Tapi kengenesan itu tidak akan
lebih komplit ngenesnya jikalau tanpa penonton alay (Yeah!). Ituloh yang
suka joget-joget dan komat-kamit yang kedua gerakan absurd itu
diadaptasi dari siklus alam penularan “Antraks” yang bikin mual, pusing,
tidak nafsu makan, suhu badan meningkat, muntah berwarna coklat atau
hitam, IP dibawah 2.0, serta internet lelet dimalam minggu *Nngggg?*.

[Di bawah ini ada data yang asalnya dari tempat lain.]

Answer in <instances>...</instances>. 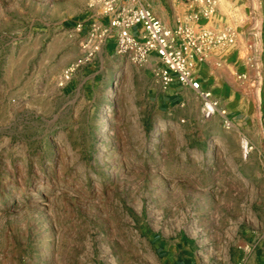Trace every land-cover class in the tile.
I'll use <instances>...</instances> for the list:
<instances>
[{
  "label": "rangeland",
  "instance_id": "rangeland-1",
  "mask_svg": "<svg viewBox=\"0 0 264 264\" xmlns=\"http://www.w3.org/2000/svg\"><path fill=\"white\" fill-rule=\"evenodd\" d=\"M137 3L169 27L192 24L185 0ZM100 11L0 0V264H258L264 52L229 24L233 42L196 61L226 128L193 90L164 92L152 59L114 53L112 39L84 52L74 22ZM216 21L202 26L228 29Z\"/></svg>",
  "mask_w": 264,
  "mask_h": 264
},
{
  "label": "built area",
  "instance_id": "built-area-1",
  "mask_svg": "<svg viewBox=\"0 0 264 264\" xmlns=\"http://www.w3.org/2000/svg\"><path fill=\"white\" fill-rule=\"evenodd\" d=\"M185 1L191 8L188 19L192 24L169 27L137 0H98V17L85 13L73 26L86 36L81 48L88 55L112 39L114 53L127 54L134 63L152 59L151 74L164 92L174 84L193 90L202 99V116L220 114L223 125L229 128L232 121L227 111L219 107L218 100L202 86L196 61L204 60L212 48L232 43L233 33L231 29L217 31L202 26L203 20L214 14L219 0ZM72 70L70 67L66 73ZM242 147L246 155L250 146L243 141Z\"/></svg>",
  "mask_w": 264,
  "mask_h": 264
},
{
  "label": "crops",
  "instance_id": "crops-1",
  "mask_svg": "<svg viewBox=\"0 0 264 264\" xmlns=\"http://www.w3.org/2000/svg\"><path fill=\"white\" fill-rule=\"evenodd\" d=\"M220 1H218L215 10V16L217 18L214 24L215 28L228 27V29H231L229 24H235L236 30L239 31L238 34L242 35L246 40V43L240 44V46L246 50H250L252 53L262 54L264 52V0H252L253 6L249 0H223V5H220ZM230 10L236 12V15H232ZM172 87H175L178 91L189 89L181 88L177 84L172 85ZM171 253L174 254L175 252ZM167 256H170V254ZM254 256L262 260L258 264H263L264 247L257 249ZM184 261L182 259H176L175 263L185 264Z\"/></svg>",
  "mask_w": 264,
  "mask_h": 264
}]
</instances>
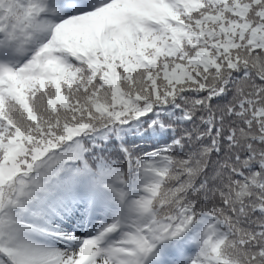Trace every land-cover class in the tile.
Wrapping results in <instances>:
<instances>
[{
	"label": "snow or ice",
	"instance_id": "snow-or-ice-1",
	"mask_svg": "<svg viewBox=\"0 0 264 264\" xmlns=\"http://www.w3.org/2000/svg\"><path fill=\"white\" fill-rule=\"evenodd\" d=\"M0 264H264V0H0Z\"/></svg>",
	"mask_w": 264,
	"mask_h": 264
}]
</instances>
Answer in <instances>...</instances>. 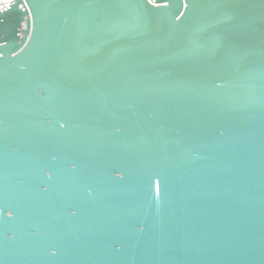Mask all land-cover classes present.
I'll return each mask as SVG.
<instances>
[{
  "label": "water",
  "instance_id": "obj_1",
  "mask_svg": "<svg viewBox=\"0 0 264 264\" xmlns=\"http://www.w3.org/2000/svg\"><path fill=\"white\" fill-rule=\"evenodd\" d=\"M0 264H264V0L0 9Z\"/></svg>",
  "mask_w": 264,
  "mask_h": 264
},
{
  "label": "built area",
  "instance_id": "obj_2",
  "mask_svg": "<svg viewBox=\"0 0 264 264\" xmlns=\"http://www.w3.org/2000/svg\"><path fill=\"white\" fill-rule=\"evenodd\" d=\"M12 0H0V9L8 5V2Z\"/></svg>",
  "mask_w": 264,
  "mask_h": 264
}]
</instances>
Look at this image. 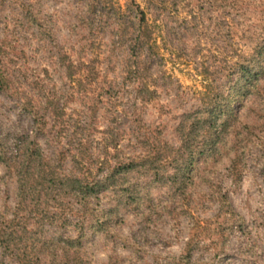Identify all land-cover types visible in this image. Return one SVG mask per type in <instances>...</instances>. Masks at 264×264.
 I'll list each match as a JSON object with an SVG mask.
<instances>
[{
  "label": "rangeland",
  "instance_id": "rangeland-1",
  "mask_svg": "<svg viewBox=\"0 0 264 264\" xmlns=\"http://www.w3.org/2000/svg\"><path fill=\"white\" fill-rule=\"evenodd\" d=\"M250 1L256 11L231 17L230 36L220 1L167 0L161 57L151 66L156 96L144 101L124 69L127 49L113 47L112 31L82 29L79 17L89 0H42L55 42L40 41L36 29L21 42L28 76L40 75L64 111L58 121L48 115L46 135L36 136L45 154L55 156L76 134L75 143L90 131V152L101 162L106 140L120 132L118 149L109 153L122 161L145 158L102 195L95 212L113 207L112 218L101 231L88 232L80 250L74 247L76 262L65 258L75 230L44 206L18 210V180L0 162V264H264V78L235 105L218 153L197 161L188 179L172 181L173 167L157 160L165 145L180 146L181 118L202 107L205 88L234 85L229 67L264 43V0ZM117 2L124 8L129 0ZM11 19L0 7V45L7 39L15 46L14 25L5 26ZM59 50L78 62L72 78ZM16 101L0 91L2 137L36 131ZM98 163L94 176L102 179L108 170ZM64 165L71 169V158Z\"/></svg>",
  "mask_w": 264,
  "mask_h": 264
},
{
  "label": "trees",
  "instance_id": "trees-1",
  "mask_svg": "<svg viewBox=\"0 0 264 264\" xmlns=\"http://www.w3.org/2000/svg\"><path fill=\"white\" fill-rule=\"evenodd\" d=\"M217 1L227 12L230 36L235 28L231 17L246 16L257 9V5H253L250 0ZM166 4L167 0H144V5L129 0L123 8L117 0H89L79 17L83 30L91 28V33H94L109 28L114 40L113 47L117 50L127 49L128 56L123 60L124 69L130 81L137 84V93L144 101H151L156 96V91L152 90L156 88V81L153 80L151 66L161 57L159 40L163 38L165 29L161 17L167 9ZM43 5L42 0H0V7L12 13V19L10 22L6 20L5 26L8 28L13 23L16 38L15 46L7 39L0 45V91L15 97L16 105L30 116L36 126V131L29 133L0 135V162L6 173L18 180V210L23 208L35 212L44 206L43 211L50 209L53 214L59 212L63 222L75 230L76 237L66 239L65 258L76 262L80 251H73L74 247L80 250L88 232L101 231L112 218L113 207L109 211L101 209L95 212L99 210L97 206L102 195L106 196L119 183L121 176L134 172L145 157L141 159L135 156L122 161L119 155H111L109 149H118L124 136V133L117 132L110 141L106 140V153L100 162L90 152V131L88 135L79 133L81 139L75 143L76 134L70 139L67 148L55 156L45 154L36 136L38 133L46 135L48 115L58 121L63 118L64 111L45 91L46 83L40 79V75H32V79L28 76V69L24 65L25 46L21 42L34 29L40 41L55 42L54 30L46 26ZM58 56L59 62L72 78L78 69V62L72 60L69 51L59 50ZM240 59V63L229 67L231 75L237 78L235 84L216 90L211 85L206 87L201 99L202 107L181 118L177 128L180 146L165 145V155L157 158L173 167L169 177L172 181L188 179L197 161L218 153L223 134L233 126L235 105L248 97L253 89L259 90V83L264 78V43L257 44L248 56L241 55ZM44 72L48 74V70ZM35 87L41 88L37 96L31 95ZM63 124L66 125L65 121ZM69 158L71 169L64 165ZM115 160L117 163H114ZM97 163L99 169L108 170L102 179L94 176L93 166ZM127 191L133 194L134 186L128 187ZM99 212H103L102 215Z\"/></svg>",
  "mask_w": 264,
  "mask_h": 264
}]
</instances>
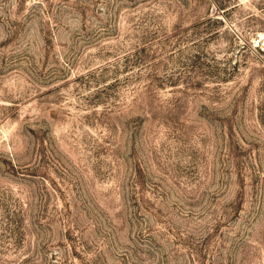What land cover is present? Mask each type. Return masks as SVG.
I'll use <instances>...</instances> for the list:
<instances>
[{"label":"rangeland","instance_id":"rangeland-1","mask_svg":"<svg viewBox=\"0 0 264 264\" xmlns=\"http://www.w3.org/2000/svg\"><path fill=\"white\" fill-rule=\"evenodd\" d=\"M0 264H264V0H0Z\"/></svg>","mask_w":264,"mask_h":264}]
</instances>
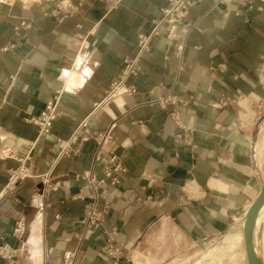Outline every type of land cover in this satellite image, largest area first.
I'll use <instances>...</instances> for the list:
<instances>
[{
    "label": "crops",
    "instance_id": "obj_1",
    "mask_svg": "<svg viewBox=\"0 0 264 264\" xmlns=\"http://www.w3.org/2000/svg\"><path fill=\"white\" fill-rule=\"evenodd\" d=\"M172 1L0 0V241L18 264H156L164 237L181 241L182 257L224 237L257 198L264 0H194L175 40L165 24L151 40L128 81L137 94L96 109ZM55 99L43 135L31 119ZM22 151L30 178L8 187ZM113 158L124 169L113 208L87 229L85 176L102 179Z\"/></svg>",
    "mask_w": 264,
    "mask_h": 264
},
{
    "label": "built area",
    "instance_id": "obj_2",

Tujuan dihadirkannya mereka adalah untuk meramaikan acara, emang jadinya
ramai kok, ramai buangeeeeet :’)
Disadari atau tidak, Televisi
adalah media “hipnotis” paling ampuh yang menampilkan pola pikir
penerimanya yang tidak lain adalah kita sendiri sebagai masyarakat. TV
kita sudah tidak jujur untuk benar-benar menampilkan realita yang
“meng-Indonesia-kan” Indonesia sendiri. TV adalah kita.
Kalau
ente-ente semua gak terima sama list ini, silahkan ente bisa bikin list
‘tandingan’. Tapi tolong jangan digugat ke MK, ribet!.